Parent Guilt

Parent guilt is real. Making decisions about how to raise your child is difficult because it seems like every little thing has a tremendous impact on them. It starts at birth. Do you breastfeed or use formula? Should you use cloth diapers or disposable? Will they attend a traditional or Montessori preschool? Should they go to public school or an independent school? How much screen time should they have? How will you discipline? There are so many choices and decisions to make as a parent, and a lot of the time it can feel like you are making the wrong choice or if something does not go as planned you immediately blame yourself. It is sort of like you are damned if you do. You’re damned if you don’t.  

The guilt becomes more prevalent as children get older and have more activities, projects, and extra curricular. We try our best to do everything, be there for every event, help with every project, or go on every field trip, but the truth is you cannot do it all. The guilt that comes with the feeling of inability to be there for all these events is hard. And it doesn’t help to see the “perfect parents” on social media. 

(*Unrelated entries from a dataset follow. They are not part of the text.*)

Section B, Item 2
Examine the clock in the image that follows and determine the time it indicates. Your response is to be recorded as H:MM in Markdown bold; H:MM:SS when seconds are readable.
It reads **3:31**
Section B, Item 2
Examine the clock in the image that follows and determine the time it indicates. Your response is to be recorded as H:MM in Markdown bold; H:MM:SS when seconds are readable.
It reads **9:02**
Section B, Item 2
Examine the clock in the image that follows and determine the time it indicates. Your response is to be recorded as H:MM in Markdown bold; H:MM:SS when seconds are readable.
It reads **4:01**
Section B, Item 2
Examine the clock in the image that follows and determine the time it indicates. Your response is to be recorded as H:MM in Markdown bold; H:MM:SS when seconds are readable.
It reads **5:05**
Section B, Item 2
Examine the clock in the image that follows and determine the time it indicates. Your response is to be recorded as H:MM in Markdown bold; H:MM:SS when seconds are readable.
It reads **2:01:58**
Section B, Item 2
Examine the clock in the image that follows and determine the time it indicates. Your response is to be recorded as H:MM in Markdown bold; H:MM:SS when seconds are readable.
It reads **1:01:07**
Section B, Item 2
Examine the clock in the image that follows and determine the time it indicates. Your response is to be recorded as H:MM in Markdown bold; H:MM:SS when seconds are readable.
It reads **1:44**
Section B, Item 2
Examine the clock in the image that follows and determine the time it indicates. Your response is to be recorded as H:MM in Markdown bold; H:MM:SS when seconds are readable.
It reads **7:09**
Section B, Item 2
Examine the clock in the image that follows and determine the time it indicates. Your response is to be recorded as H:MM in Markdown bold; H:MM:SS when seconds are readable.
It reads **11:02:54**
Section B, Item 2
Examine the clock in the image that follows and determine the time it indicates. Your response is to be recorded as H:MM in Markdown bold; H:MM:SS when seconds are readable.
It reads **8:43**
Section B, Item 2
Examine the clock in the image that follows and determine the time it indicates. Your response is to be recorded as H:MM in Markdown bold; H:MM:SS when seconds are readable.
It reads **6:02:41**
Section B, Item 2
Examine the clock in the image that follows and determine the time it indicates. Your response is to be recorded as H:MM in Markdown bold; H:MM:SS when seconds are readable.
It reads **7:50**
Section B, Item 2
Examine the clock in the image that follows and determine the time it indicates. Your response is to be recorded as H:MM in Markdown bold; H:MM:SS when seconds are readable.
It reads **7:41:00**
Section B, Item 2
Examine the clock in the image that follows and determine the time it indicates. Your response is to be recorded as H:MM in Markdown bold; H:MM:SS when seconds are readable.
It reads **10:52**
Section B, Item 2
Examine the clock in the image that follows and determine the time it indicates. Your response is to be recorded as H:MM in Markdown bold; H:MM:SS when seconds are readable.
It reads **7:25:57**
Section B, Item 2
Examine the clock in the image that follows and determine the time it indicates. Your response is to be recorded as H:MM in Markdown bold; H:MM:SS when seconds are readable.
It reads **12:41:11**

Just know that every parent struggles, despite what it looks like from a few instagram posts. Parent guilt is real, but the truth is we need to stop blaming ourselves when we hit a bump in the road, when life throws a curveball at us, or when we cannot do it all. It is NOT your fault! You are trying your very best, and that is all that matters. How you handle the situation, your flexibility, and openness to change is important and more helpful than feeling guilty. 

As teachers, we have witnessed many parents cry when we have parent teacher conferences because they feel guilty that a struggle that their child might be going through is their fault. It is not your fault and teachers are not judging you for it. We bring up challenges or struggles that your child may be having to help you help them. All children need support for different reasons and it’s part of growing up.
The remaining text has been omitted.